Wednesday, October 26, 2005

The Desert Koan

“An elder said: Here is the monk’s life-work, obedience, meditation, not judging others, not reviling, not complaining. For it is written: You who love the Lord, hate evil. So this is the monk’s life – not to walk in agreement with an unjust [person], nor to look with his eye upon evil, nor to go about being curious, and neither to examine nor to listen to the business of others. Not to be proud in his heart, nor to malign others in his thoughts. Not to fill his stomach, but in all things to behave with discretion. Behold, in all this you have the monk.”
—Wisdom of the Desert

So the essence of the monk’s life is simplicity. It is not great works of charity, not purity of heart, not piety and religious observance, not visions and rapture.
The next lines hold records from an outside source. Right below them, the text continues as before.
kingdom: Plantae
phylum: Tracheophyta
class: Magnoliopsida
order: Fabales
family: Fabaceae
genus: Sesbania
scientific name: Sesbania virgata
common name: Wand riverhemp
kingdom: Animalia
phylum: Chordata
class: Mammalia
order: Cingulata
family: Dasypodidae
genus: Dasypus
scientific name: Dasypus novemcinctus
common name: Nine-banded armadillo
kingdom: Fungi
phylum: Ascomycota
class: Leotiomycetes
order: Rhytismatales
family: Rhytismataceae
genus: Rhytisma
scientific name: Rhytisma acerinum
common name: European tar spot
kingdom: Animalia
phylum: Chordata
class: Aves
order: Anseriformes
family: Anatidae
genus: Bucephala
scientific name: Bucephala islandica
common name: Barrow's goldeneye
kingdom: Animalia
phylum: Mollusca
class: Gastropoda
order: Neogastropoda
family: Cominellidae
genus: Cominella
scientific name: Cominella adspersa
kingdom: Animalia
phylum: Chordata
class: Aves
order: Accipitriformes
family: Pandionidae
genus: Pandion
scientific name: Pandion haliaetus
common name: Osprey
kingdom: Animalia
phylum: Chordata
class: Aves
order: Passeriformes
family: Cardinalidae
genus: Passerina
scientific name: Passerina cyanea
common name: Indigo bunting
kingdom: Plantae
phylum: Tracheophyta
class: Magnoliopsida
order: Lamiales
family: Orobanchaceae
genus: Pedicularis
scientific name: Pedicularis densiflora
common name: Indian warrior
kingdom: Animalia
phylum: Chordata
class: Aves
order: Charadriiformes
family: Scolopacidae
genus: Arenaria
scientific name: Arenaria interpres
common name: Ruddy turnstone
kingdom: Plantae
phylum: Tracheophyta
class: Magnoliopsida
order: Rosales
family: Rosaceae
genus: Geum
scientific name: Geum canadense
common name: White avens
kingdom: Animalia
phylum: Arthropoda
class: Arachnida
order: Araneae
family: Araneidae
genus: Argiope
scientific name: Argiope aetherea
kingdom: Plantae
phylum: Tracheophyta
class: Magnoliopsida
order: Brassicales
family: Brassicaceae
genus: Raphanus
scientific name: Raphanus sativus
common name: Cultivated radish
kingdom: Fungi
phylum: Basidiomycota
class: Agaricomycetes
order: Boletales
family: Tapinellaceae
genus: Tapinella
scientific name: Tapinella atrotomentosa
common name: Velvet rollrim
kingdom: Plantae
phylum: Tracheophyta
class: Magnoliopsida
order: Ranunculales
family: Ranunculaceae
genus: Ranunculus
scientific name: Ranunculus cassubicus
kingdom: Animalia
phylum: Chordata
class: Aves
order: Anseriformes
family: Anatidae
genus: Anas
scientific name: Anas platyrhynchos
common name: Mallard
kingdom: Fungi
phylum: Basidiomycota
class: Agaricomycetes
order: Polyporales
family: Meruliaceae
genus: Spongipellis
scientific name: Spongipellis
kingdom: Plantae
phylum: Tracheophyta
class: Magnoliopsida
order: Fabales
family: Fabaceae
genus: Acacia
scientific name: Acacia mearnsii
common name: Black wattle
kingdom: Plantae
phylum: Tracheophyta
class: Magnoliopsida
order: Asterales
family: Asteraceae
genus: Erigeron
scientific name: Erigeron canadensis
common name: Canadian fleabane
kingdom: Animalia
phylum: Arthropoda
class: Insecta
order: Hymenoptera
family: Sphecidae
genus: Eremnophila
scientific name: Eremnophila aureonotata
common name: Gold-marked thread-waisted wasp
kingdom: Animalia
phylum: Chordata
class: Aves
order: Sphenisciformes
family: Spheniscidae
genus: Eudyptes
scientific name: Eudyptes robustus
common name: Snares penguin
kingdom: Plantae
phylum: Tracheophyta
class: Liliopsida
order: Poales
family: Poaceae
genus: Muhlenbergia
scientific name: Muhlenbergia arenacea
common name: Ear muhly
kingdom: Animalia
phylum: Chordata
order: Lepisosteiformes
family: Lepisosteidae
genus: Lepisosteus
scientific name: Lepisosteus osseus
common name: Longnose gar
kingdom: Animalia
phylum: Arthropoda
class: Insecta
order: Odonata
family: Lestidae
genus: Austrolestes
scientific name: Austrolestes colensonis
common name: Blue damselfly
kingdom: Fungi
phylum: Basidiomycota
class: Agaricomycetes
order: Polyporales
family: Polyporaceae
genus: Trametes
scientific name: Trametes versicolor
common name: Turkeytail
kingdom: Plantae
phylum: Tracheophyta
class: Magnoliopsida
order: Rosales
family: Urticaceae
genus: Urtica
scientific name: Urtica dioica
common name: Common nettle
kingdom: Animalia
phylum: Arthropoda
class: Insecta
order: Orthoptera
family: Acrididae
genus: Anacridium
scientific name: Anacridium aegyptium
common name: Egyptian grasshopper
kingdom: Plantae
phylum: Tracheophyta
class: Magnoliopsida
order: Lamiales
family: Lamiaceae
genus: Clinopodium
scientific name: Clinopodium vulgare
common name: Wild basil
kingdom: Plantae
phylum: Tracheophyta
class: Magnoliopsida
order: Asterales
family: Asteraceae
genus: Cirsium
It is a quiet, open, non-judgmental embrace of things as they are, without the need to achieve or control. In fact, it is letting go of the need to achieve or control anything.

The physical austerities and solitude of the desert hermits would have been far more challenging than our own everyday modern lives, but is the simplicity of heart they were seeking any less challenging (or any less necessary) for us? It is harder to discover, in fact, because we are assailed by the temptations of material success, gossip and physical excess on a daily basis.

The koan for us modern, married monks is this: how do we realize the desert experience without going to the desert? How do we nurture the simplicity of the monk’s heart, to love the world with compassion and acceptance, which is of course to love ourselves with compassion and acceptance, just as we are?